In 2019, the band was resurrected with a name change and member change at the front. Shane Hall (who sang for another project that Shannon and Tony were doing on the side for fun) replaced Ray "Rafer John" Cerbone on vocals. The band then changed the name to The Apocalypse Blues Revival. The new version of the band released their first song, "Can't Win for Losing", on July 22, 2019.

== History ==
Godsmack bandmates Larkin and Rombola discovered their mutual love of blues music for the first time while they were writing together back in 2010. Growing tired of metal music they played in Godsmack, they put together a side project, which later evolved into Blues Revue when they added Carpenter, who had won a talent contest, and met Cerbone in a biker bar. With the lineup solidified, the group signed a recording contract with Provogue Records.

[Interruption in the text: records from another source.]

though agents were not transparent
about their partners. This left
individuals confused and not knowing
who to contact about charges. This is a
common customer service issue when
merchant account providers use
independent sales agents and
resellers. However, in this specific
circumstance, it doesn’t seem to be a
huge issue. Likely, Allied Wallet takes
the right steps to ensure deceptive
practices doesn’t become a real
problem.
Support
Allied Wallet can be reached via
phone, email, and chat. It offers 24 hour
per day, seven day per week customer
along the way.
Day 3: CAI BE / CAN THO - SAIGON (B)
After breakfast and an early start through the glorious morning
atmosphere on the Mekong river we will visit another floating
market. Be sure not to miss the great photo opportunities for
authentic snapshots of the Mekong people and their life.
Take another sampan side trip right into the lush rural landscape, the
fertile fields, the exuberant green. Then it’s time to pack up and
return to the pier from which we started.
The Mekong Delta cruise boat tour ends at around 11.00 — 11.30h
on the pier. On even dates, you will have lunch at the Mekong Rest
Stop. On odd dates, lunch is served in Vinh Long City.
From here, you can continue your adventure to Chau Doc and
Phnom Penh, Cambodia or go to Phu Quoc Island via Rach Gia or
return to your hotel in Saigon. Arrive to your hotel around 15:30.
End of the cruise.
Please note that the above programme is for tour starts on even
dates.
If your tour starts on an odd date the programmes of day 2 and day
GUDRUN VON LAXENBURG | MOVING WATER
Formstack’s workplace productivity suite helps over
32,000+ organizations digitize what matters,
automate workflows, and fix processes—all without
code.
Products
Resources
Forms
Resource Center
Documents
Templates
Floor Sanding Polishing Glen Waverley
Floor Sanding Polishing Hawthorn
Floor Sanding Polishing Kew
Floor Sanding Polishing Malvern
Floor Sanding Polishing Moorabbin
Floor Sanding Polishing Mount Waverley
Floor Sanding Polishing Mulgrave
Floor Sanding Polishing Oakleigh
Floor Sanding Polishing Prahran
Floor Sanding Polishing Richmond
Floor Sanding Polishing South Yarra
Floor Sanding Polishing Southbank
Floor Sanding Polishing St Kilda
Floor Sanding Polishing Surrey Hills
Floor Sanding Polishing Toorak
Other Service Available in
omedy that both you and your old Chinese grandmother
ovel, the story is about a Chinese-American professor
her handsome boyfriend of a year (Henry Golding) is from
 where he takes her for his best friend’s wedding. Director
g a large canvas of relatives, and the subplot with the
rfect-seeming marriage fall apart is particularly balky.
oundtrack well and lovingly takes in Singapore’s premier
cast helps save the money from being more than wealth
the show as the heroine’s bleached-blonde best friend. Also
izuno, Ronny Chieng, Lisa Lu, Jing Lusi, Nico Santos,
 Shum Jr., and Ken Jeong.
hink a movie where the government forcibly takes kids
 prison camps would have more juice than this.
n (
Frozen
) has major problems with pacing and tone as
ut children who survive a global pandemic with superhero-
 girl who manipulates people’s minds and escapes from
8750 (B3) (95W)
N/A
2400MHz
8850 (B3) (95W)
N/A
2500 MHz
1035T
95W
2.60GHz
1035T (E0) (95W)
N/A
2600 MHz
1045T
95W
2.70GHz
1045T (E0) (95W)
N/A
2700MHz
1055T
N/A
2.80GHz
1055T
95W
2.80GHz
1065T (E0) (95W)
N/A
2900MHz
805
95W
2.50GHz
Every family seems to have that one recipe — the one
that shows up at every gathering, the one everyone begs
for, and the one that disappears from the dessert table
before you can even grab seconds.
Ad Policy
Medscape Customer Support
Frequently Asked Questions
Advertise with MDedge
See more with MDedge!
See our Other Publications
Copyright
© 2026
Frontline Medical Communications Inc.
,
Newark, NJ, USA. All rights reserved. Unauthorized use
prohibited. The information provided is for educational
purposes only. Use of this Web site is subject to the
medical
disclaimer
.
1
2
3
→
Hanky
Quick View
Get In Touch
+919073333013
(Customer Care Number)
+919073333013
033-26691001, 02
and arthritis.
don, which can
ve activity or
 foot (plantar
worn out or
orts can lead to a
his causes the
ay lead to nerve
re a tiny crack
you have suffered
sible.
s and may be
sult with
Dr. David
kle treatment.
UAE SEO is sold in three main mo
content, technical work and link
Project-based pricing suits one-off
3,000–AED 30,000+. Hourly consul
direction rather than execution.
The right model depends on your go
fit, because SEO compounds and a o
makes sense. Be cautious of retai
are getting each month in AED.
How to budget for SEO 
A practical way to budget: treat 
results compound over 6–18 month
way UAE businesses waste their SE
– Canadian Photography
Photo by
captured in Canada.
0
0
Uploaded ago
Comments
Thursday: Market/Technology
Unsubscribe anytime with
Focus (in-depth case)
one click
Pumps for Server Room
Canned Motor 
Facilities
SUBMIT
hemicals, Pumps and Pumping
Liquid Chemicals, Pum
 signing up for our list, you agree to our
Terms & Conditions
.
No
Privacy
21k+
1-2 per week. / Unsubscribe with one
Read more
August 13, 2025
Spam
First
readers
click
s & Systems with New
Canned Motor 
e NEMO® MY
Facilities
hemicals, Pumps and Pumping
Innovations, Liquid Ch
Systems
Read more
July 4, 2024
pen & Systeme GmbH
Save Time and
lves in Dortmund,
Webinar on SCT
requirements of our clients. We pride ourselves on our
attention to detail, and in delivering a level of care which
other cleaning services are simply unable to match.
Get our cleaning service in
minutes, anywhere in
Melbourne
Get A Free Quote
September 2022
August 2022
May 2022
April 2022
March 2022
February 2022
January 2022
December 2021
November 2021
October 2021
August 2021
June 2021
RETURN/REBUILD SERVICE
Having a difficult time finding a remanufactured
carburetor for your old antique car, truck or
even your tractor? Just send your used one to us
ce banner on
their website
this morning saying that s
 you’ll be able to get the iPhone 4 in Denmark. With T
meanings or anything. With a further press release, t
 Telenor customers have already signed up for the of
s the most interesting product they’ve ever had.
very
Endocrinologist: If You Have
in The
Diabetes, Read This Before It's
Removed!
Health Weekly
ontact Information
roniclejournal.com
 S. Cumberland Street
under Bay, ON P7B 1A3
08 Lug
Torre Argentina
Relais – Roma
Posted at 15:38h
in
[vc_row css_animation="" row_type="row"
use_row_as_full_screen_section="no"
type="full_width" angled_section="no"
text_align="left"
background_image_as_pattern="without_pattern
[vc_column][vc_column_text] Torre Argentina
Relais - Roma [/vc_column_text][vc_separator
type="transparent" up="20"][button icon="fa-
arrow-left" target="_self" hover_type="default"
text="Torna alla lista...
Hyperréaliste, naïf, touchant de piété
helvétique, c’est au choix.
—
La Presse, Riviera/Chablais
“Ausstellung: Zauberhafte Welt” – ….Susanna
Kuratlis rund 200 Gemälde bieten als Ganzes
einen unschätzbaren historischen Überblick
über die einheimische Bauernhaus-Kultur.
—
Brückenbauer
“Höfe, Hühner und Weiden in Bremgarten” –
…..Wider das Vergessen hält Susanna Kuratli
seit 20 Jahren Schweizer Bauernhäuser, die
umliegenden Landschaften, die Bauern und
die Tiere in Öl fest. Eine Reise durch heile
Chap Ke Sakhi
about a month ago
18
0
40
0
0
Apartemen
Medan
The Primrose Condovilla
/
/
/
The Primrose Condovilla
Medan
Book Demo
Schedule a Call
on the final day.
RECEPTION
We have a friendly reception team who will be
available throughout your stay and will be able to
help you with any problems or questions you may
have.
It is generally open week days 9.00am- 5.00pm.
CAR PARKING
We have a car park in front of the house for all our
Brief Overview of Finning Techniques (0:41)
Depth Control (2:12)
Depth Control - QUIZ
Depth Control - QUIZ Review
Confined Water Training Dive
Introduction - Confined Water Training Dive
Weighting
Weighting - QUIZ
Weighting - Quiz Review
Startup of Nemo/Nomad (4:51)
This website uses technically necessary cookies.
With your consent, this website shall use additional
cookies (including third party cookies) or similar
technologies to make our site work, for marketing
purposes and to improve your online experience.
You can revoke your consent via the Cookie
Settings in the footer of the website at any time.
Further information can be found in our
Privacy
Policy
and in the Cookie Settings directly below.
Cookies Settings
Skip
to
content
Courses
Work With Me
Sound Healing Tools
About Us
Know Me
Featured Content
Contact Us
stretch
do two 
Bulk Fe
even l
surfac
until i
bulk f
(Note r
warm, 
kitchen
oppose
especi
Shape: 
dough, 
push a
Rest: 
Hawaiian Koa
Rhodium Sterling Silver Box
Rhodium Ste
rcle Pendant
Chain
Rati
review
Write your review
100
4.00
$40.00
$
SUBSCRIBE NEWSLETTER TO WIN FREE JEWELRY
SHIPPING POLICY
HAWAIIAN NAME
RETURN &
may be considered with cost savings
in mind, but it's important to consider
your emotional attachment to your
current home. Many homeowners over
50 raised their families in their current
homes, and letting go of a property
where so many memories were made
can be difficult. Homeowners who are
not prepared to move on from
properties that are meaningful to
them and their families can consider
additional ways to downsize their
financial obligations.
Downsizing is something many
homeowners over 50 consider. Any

Three months after signing to Provogue, the band released their self-titled debut LP on August 26, 2016, produced by Dave Fortman. It debuted at No. 6 on Billboard's Top Blues Album chart. Their second album, The Shape of Blues to Come, was released on July 20, 2018. The band will be touring the record in between supporting Godsmack's latest release in late 2018 and early 2019.

On February 21, 2019, it was announced the band had called it quits.